GRANVILLE, Ohio - What they hoped to accomplish by setting off a smoke bomb in a dorm-room laundry basket is unclear. If they wanted attention, they got it. They might end up with far more. Neither Denison University officials nor local authorities are amused by the latest stunt that some are blaming on a century-old secret society of student pranksters.
GRANVILLE, Ohio — What they hoped to accomplish by setting off a smoke bomb in a dorm-room laundry basket is unclear. If they wanted attention, they got it.
They might end up with far more.
Neither Denison University officials nor local authorities are amused by the latest stunt that some are blaming on a century-old secret society of student pranksters. The state fire marshal’s office is investigating the Oct. 24 fire in Beaver Hall, which was quickly ruled arson.
“This senseless act put the lives of more than 80 students in danger and could have turned deadly,” Chief Deputy State Fire Marshal Jeff Leaming said in a news release the next day.
Charges have yet to be filed, but witnesses who spoke to Granville Township firefighters that night seemed to have little doubt about who was responsible. They gave up a name that has been attached to mischief at the private school for decades.
“Several masked suspects entered the building wearing full-faced hockey masks and ‘Wingless Angels’ black or red sweatshirts,” the fire department’s report reads. And so a society that operates beneath a shroud of anonymity could soon have faces, names and even criminal charges attached to its members.
“I think that their intention is to draw attention to themselves,” said Laurel Kennedy, Denison’s vice president for student development. “I think, in this instance, it got away from them.”

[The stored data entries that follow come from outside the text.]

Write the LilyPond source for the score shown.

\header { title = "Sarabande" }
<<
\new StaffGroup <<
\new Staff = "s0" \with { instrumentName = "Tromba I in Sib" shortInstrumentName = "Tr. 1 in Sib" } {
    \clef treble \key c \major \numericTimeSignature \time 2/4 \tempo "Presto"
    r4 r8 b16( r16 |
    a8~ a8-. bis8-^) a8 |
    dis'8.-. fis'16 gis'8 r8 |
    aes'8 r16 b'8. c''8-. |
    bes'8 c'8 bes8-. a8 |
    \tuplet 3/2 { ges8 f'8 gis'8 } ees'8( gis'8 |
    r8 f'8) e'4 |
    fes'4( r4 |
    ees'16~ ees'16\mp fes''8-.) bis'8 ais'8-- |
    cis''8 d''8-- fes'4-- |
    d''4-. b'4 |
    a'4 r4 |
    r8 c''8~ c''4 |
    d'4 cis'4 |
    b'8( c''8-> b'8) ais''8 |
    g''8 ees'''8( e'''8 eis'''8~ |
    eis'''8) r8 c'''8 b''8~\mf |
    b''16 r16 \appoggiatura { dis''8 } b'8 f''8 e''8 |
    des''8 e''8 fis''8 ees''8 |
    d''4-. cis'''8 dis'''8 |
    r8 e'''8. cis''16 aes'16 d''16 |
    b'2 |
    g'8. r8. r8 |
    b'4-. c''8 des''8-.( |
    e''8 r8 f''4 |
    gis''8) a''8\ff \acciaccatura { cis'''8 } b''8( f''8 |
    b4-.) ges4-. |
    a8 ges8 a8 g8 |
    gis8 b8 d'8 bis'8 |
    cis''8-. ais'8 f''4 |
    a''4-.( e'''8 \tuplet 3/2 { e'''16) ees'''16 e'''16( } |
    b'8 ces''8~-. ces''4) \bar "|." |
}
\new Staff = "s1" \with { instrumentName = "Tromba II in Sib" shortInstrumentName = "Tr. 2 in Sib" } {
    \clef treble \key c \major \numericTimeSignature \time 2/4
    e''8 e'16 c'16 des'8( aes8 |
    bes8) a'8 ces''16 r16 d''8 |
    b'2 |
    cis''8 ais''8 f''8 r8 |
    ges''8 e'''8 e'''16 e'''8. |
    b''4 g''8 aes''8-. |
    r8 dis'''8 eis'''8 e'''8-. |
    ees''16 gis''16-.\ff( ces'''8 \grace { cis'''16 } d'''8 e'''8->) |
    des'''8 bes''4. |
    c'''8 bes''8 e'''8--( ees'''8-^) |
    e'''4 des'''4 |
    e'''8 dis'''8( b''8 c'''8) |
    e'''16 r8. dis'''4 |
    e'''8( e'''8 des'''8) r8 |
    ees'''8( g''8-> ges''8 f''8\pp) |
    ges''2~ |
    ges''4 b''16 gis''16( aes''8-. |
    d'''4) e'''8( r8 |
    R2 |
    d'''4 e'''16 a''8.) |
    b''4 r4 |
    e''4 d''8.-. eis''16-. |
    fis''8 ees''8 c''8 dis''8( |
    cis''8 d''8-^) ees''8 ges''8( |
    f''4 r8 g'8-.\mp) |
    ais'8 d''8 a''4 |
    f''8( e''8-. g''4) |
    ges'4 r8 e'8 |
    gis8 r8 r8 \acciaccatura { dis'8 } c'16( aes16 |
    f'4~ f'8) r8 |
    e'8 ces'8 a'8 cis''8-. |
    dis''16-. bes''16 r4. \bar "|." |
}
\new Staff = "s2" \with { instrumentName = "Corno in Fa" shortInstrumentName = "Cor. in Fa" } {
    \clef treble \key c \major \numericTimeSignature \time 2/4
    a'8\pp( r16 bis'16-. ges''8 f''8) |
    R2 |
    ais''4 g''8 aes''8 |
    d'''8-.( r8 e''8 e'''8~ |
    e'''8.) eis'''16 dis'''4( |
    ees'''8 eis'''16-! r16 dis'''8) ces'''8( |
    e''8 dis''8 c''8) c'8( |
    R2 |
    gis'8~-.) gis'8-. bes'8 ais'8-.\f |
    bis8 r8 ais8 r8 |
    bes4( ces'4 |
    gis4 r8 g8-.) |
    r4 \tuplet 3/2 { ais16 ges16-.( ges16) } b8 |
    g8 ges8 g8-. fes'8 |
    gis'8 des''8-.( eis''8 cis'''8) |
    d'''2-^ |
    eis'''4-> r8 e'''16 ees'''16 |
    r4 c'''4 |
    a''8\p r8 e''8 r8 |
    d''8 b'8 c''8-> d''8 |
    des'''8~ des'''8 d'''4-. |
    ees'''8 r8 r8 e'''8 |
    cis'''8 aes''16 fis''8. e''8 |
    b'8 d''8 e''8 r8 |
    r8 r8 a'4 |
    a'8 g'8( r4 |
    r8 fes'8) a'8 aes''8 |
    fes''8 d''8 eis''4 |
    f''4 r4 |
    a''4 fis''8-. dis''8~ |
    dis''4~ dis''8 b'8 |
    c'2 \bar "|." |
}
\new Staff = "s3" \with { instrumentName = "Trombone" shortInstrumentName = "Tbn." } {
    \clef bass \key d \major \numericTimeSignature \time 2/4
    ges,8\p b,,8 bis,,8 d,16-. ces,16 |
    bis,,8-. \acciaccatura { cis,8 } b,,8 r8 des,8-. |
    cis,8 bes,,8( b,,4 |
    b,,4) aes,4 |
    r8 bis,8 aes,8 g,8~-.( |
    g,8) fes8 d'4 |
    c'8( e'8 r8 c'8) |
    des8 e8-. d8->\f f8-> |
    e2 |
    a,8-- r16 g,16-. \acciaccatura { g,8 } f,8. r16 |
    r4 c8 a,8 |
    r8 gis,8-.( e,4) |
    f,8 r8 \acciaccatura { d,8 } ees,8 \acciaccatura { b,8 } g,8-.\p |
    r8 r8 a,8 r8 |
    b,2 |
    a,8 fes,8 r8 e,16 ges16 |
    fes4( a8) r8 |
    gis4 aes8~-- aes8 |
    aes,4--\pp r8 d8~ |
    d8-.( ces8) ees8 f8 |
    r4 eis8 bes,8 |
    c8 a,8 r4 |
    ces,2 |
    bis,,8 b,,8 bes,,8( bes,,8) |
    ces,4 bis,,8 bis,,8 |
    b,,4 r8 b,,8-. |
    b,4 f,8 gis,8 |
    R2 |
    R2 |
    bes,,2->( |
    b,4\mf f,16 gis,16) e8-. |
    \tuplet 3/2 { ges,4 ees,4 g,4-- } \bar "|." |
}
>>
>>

The Wingless Angels started in 1905 as a group of kids who just wanted to drink, according to an Oct. 30 profile of the society in the student newspaper, The Denisonian. Over time, the Angels morphed into a small group of pranksters who embraced the slogan “righting the wrongs of Denison.”
Not everyone was charmed, though. After the Angels raided a women’s dormitory in 1966, Denison’s faculty and student councils tried to take down the society by forbidding students to be part of any organization that disguises the identity of its members. That didn’t work.
The so-called “Mystic and Calorific Band of the Wingless Angels” persisted. Over the years, its actions became more bizarre.
The Angels, who have a membership of fewer than 10 that changes annually, once revealed their identities and played a friendly softball game with administrators at the end of the school year, Kennedy said. But that ended as the pranks became more mean-spirited. Sometimes, things got violent: In 1987, members of the Angels were accused of trying to decapitate a turkey in the dining hall and then assaulting the manager who tried to unmask them.
As the group’s actions became more extreme, fellow students started losing patience. When the Angels threatened to put feces in food to force a dining-hall boycott in 2008, a writer for campus publication The Bullsheet questioned whether the group even cared about students anymore.
“You just like running around in stupid masks pushing people over, playing in your imaginary gang,” he wrote.
Local authorities noticed a change in the Angels as well. In recent years, the secret society seemed to cross a line, said Granville Township Fire Chief Jeff Hussey
“Historically, they engaged in pranks and things that were not criminal in nature and not necessarily destruction,” Hussey said. “They’re really committing crimes now.”
In the past three years, fire crews have responded to four fires thought to have been set by the Angels. Two involved the torching of homemade signs, one was a failed attempt to scorch a “WA” into a front lawn, and the fourth was the Beaver Hall fire.
According to the fire-department report in that most-recent fire, a group of masked people entered several occupied rooms in Beaver Hall before finding an empty sleeping room just before 9 p.m. They placed an 8-inch-long smoke bomb deep into a basket of clothes and then ran outside and into a waiting sport-utility vehicle.
The fire didn’t burn long. University security personnel put it out with an extinguisher. Michael Cohen, who is a junior at the school, wrote on Twitter that the Angels are “officially a joke and bring shame to Denison students.”
Cohen, of Houston, said he can’t say for certain that the Angels are to blame, but “the stunt definitely got students mad.”
The Wingless Angels did not respond to a Facebook message seeking comment, and former members — some of whom are lawyers and bankers and high-level executives — didn’t want to talk about the society.
The Angels do seem to want to distance themselves from the Beaver Hall fire, though. On Oct. 27, they posted: “We are in no way related to the incidences on Wednesday night,” adding, “We shall find those responsible and bring them to justice.”